The waitress wasn’t helpful at first when I asked her where I could park my bike. She said there were no racks and I absolutely couldn’t bring it inside the restaurant. She suggested trying the bar down the street until a gentleman sitting on a park bench out front said other people locked their bikes to the street signs and that “no body will bother it.”
I talked to the guys on the line about what I was doing. They wanted to see the bike and told me about a cyclist from Columbus who rides up and back for breakfast every weekend. One of the cooks said he’d be worried about the types of people he might meet if he set out on his own. It seems to be the prevailing sentiment I’ve run into being back in the states: great suspicion of fellow Americans and fear of the unknown. I reassured him that almost everyone I encounter is kind and helpful. Another cook brought me out a slice of watermelon. I like being able to have a full conversation with people unencumbered by my clunky command of the language. There's a different connection to be made than those I made in Laos.

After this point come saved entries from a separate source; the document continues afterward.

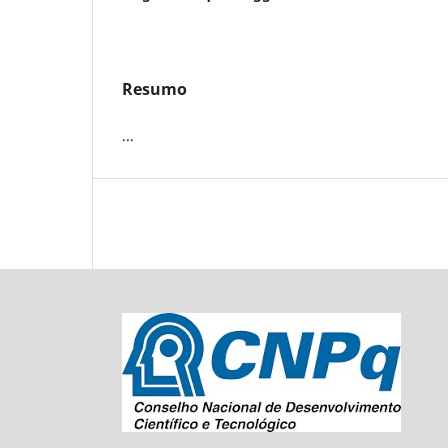
Resumo
...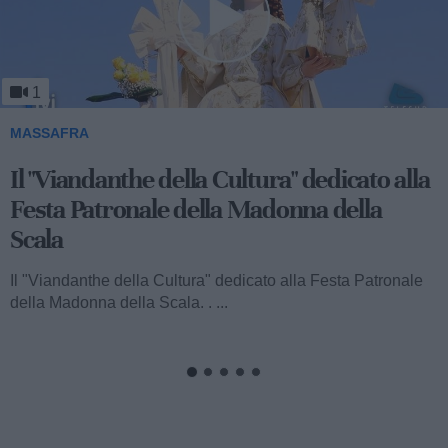
1
MASSAFRA
Il "Viandanthe della Cultura" dedicato alla
Festa Patronale della Madonna della
Scala
Il "Viandanthe della Cultura" dedicato alla Festa Patronale
della Madonna della Scala. . ...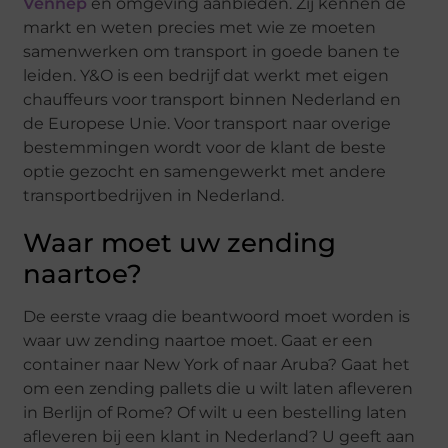
Vennep
en omgeving aanbieden. Zij kennen de
markt en weten precies met wie ze moeten
samenwerken om transport in goede banen te
leiden. Y&O is een bedrijf dat werkt met eigen
chauffeurs voor transport binnen Nederland en
de Europese Unie. Voor transport naar overige
bestemmingen wordt voor de klant de beste
optie gezocht en samengewerkt met andere
transportbedrijven in Nederland.
Waar moet uw zending
naartoe?
De eerste vraag die beantwoord moet worden is
waar uw zending naartoe moet. Gaat er een
container naar New York of naar Aruba? Gaat het
om een zending pallets die u wilt laten afleveren
in Berlijn of Rome? Of wilt u een bestelling laten
afleveren bij een klant in Nederland? U geeft aan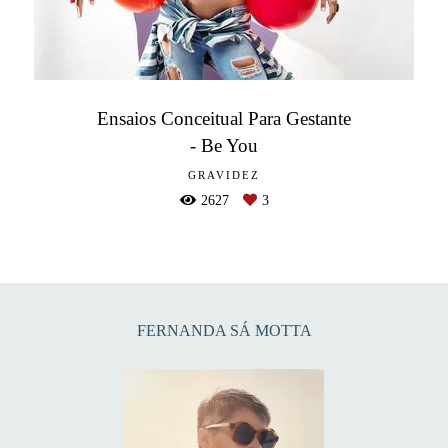
Ensaios Conceitual Para Gestante
- Be You
GRAVIDEZ
2627
3
FERNANDA SÁ MOTTA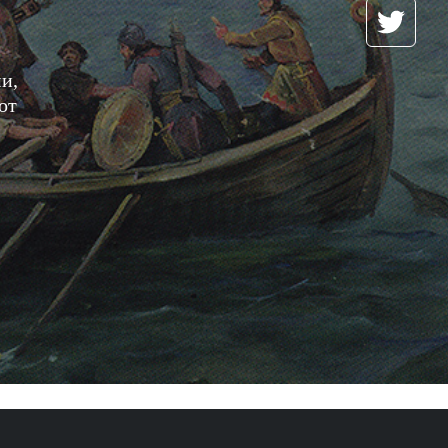
и,
от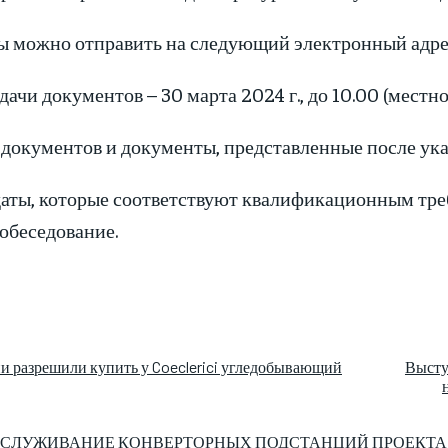
ы можно отправить на следующий электронный адр
ачи документов – 30 марта 2024 г., до 10.00 (местно
документов и документы, представленные после указ
даты, которые соответствуют квалификационным тре
обеседование.
и разрешили купить у Coeclerici угледобывающий
Высту
СЛУЖИВАНИЕ КОНВЕРТОРНЫХ ПОДСТАНЦИЙ ПРОЕКТА «C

I spent the afternoon following the Heart of Ohio trail as it meandered north, crossing streets and finding itself again a quarter mile down the road. Park of the trail is on a ridge with farm land and open fields on either side. I went through Gambier, home of Kenyon College, which I hadn’t visited since I attended the Young Writer’s Workshop 15 years ago. I saw deer and their fawns, a huge snapping turtle and hawks.
The country smells like death. The ravaged carcasses of deer, raccoons, squirrels and other small mammals. A groundhog ran right in front of my tire. Being slow and on a bicycle I was able to stop to let him finish dashing across the road, but I see how he could have easily joined the dozen other road kill I saw. The only things that smell more like death than road kill are the living chickens in the enormous coops, longer than a football field. I can only imagine the conditions on the inside.
I stopped for dinner at Nancy Maria’s Pizza in Howard, Ohio. I ordered a coke and the super sized Vinny sub which turned out to be two regular sized Vinnys. I chatted with an employee with a speech impediment. He is a large man who says before he had health problems he too was a cycle tourist. He told me about a waterfall down the road and I thought about the importance of not judging people before you have a chance to hear them out. I met a group of 4 cyclists coming in as I came out who recommended I cycle Flat Top Mountain in Abington, Virginia. I left feeling particularly connected and full.
The final stretch of the 75 mile day was up and down paved road to Mohican state park. A long down hill was just what I needed to lift my spirits. My neighbors across from me at the camp site were beyond kind offering me a burger and corn and a chat. Guess where they were originally from? Yep. North Olmsted. Small world.
My friends Nathan and Caitrin were setting up a tent big enough for a family of 6 when I got back from the showers. I was so excited to see them. Nathan made a camp fire and we star gazed pointing our the constellations we knew and the milky way. It was a great ending to a beautiful, if exhausting day.